Die Linke braucht mehr Castros
Erinnerungen an Santiago de Cuba im Jubiläumsjahr 2013. Von R. K.
Nur wenige Menschen können für sich beanspruchen, über ein halbes Jahrhundert die Geschicke der Menschheitsgeschichte dermaßen beeinflusst zu haben wie Fidel Castro. Als eine der Führungsfiguren des M-26-7 – der Bewegung 26. Juli – brach er mit nur 81 weiteren überzeugten RevolutionärInnen 1956 in der Granma – nicht mehr als ein Schinackl – von Mexiko in Richtung jener kleinen Karibikinsel auf, welche von den Vereinigten Staaten und der organisierten Mafia jahrzehntelang als Hinterhofcasino missbraucht wurde, um eben diese in einem jahrelang andauernden Guerillakampf im Gebirge der Sierra Maestra vom Joch der US-amerikanischen Marionettenregierung Batistas zu befreien. 82 Menschen brachen auf um eine Diktatur zu stürzen, welche von den Vereinigten Staaten installiert und protegiert wurde – und sie waren siegreich dabei. Sie konnten die Kubaner und Kubanerinnen davon überzeugen, sich gemeinsam der Fesseln der Unterdrückung zu entledigen, einen bewaffneten Kampf gegen eine von Großgrundbesitzern kontrollierte Gesellschaft zu fechten und deren Repräsentanten zur Rechenschaft zu ziehen um so eine Gesellschaft zu etablieren, welche kollektive Solidarität über individuelle Egoismen stellt.
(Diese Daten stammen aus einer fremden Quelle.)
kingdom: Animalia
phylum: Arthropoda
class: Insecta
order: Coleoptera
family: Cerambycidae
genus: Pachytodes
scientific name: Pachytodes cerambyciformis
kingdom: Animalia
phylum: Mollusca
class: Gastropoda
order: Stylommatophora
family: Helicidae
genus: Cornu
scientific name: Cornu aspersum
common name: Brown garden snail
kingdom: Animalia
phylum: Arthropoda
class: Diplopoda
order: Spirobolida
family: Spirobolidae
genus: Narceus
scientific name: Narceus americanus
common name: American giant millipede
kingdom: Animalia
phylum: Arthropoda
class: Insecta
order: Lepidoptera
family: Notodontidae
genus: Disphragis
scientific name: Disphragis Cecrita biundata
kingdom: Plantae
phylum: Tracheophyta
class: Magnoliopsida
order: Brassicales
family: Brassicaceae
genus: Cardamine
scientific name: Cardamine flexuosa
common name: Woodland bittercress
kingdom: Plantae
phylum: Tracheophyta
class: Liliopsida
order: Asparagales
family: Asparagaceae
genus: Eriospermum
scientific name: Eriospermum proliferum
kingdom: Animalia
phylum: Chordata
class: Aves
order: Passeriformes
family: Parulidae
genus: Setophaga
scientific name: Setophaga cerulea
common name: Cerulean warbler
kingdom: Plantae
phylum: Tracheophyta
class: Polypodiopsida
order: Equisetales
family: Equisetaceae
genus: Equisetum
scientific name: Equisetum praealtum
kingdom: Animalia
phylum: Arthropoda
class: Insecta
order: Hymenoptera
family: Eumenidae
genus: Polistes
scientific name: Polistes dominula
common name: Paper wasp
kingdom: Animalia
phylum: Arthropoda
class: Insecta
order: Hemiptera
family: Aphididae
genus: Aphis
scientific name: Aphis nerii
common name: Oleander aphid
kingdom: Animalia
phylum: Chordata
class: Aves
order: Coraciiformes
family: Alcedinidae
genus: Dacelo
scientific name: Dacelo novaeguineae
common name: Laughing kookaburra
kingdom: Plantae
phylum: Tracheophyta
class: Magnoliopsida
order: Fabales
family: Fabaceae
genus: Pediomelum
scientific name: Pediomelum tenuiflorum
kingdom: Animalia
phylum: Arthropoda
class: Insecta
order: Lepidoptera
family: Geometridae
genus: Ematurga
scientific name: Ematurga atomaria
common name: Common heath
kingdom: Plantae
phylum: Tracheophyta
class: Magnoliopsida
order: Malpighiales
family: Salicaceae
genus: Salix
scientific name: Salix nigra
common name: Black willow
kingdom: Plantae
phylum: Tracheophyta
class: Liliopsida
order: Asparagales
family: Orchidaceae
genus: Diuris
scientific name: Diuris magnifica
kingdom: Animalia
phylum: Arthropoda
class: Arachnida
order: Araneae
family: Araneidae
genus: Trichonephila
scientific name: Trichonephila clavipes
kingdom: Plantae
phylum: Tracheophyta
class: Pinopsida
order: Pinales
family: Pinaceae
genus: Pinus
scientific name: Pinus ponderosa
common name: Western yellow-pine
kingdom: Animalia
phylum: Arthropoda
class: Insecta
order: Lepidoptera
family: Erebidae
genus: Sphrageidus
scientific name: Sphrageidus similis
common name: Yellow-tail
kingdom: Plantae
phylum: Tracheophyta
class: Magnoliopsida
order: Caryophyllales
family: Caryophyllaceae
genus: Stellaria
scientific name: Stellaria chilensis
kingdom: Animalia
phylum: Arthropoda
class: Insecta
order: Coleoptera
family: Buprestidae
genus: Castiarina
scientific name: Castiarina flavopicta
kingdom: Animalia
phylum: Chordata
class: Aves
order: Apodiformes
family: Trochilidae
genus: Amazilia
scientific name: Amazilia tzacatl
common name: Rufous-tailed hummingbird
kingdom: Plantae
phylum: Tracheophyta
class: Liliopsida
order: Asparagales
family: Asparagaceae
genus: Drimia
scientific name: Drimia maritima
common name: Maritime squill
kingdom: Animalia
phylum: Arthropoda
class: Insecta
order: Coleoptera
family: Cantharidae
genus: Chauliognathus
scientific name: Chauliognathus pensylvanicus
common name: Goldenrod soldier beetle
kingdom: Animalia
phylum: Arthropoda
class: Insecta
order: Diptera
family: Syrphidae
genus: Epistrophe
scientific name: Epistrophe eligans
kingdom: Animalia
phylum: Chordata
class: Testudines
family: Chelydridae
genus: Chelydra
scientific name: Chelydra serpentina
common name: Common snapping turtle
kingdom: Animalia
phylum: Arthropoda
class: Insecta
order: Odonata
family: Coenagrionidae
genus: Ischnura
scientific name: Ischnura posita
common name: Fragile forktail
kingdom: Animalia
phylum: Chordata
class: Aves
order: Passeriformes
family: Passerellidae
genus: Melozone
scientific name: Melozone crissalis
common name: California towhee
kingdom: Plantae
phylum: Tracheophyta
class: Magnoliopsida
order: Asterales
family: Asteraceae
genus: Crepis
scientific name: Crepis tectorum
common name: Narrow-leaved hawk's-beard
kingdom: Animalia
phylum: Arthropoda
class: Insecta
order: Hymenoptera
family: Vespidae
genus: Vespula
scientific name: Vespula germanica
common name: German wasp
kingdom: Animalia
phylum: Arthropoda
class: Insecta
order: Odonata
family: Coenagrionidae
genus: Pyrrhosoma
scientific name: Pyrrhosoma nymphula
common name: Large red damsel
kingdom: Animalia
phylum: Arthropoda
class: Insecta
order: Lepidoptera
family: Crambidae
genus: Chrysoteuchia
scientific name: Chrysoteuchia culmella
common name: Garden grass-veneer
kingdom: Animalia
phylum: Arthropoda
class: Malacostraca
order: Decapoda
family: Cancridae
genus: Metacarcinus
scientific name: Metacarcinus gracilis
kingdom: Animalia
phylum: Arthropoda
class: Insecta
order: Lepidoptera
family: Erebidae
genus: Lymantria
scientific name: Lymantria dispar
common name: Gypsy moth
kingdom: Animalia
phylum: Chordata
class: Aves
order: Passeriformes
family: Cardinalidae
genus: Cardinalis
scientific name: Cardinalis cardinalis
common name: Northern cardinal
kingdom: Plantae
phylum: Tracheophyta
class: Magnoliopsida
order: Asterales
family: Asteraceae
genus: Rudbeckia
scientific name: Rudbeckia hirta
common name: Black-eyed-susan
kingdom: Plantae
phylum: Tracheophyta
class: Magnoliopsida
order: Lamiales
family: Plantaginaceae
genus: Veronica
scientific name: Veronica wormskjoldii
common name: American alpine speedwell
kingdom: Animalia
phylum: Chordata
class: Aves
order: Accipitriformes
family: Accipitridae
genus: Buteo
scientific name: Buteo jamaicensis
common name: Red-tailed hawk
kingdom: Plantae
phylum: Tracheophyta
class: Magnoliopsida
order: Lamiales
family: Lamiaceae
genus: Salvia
Als im Jubiläumsjahr 2013 zum 60. Mal dem Angriff auf die Moncada-Kaserne in Santiago de Cuba 1953 und somit dem damals noch zurückgeschlagenen Beginn der kubanischen Revolution gedacht wurde, befand sich nicht nur die versammelte lateinamerikanische Staatsspitze auf der Insel sondern auch meine Wenigkeit. Raul hatte bereits den Parteivorsitz vom ‚maximo lider’ übernommen und lud bei rund 40 Grad Celsius zu einer großen Feierlichkeit auf das heutige Schul- bzw. Museumsgelände der Kaserne mit mehreren Tausend Gästen – unter ihnen viele Jugendverbände aus aller Welt. Die Feierlichkeiten begannen bei Sonnenaufgang – wie auch damals der Angriff selbst 1953. Aus persönlicher Vermessenheit über die Wichtigkeit dieses Staatsakts ging ich davon aus, mich bei den Zelebrationen einfach unter die Anwesenden zu mischen um so mit einigen RevolutionärInnen von damals und heute ins Gespräch zu kommen. Ich quälte mich also nach einem durchzechten Abend um 4:00 Uhr früh, noch vor den ersten Sonnenstrahlen, auf, um mich auf den Weg zum „Festivalgelände“ zu machen. „Nur geladene Gäste!“ hieß es dort. Pustekuchen also! Sicherlich eine Naivität meinerseits, welche die Enttäuschung im ersten Moment nur noch bitterer machte. Ein Alternativplan war also vonnöten. In Ermangelung der Anteilnahme am Buffet machte ich mich also auf die Suche nach Frühstückbarem und gelangte so wenige hundert Meter vom Haupteingang entfernt zu einem kleinen Lokal, vor welchem sich eine Menschentraube mit rund 50 Personen gebildet hatte. Was im ersten Moment als Freibiervergabe wirkte, war dann auch tatsächlich so. Public viewing! Der Ladenbesitzer ließ über seinen 36cm-Schwarz-Weiß-Fernseher die Übertragung der Reden aus der Kaserne laufen und spendierte zur Feier des Tages jedem Gast ein eiskaltes Cristal. „Viva Cuba! Viva Fidel! Viva Raul! Viva la revolución!“ hörte ich es ständig rufen. Vor mir, hinter mir, neben mir. Auch unter mir, denn selbst die Kleinsten starrten gespannt auf den Fernseher, lauschten aufmerksam den Reden der zahlreichen internationalen Gäste und kommentierten diese lautstark.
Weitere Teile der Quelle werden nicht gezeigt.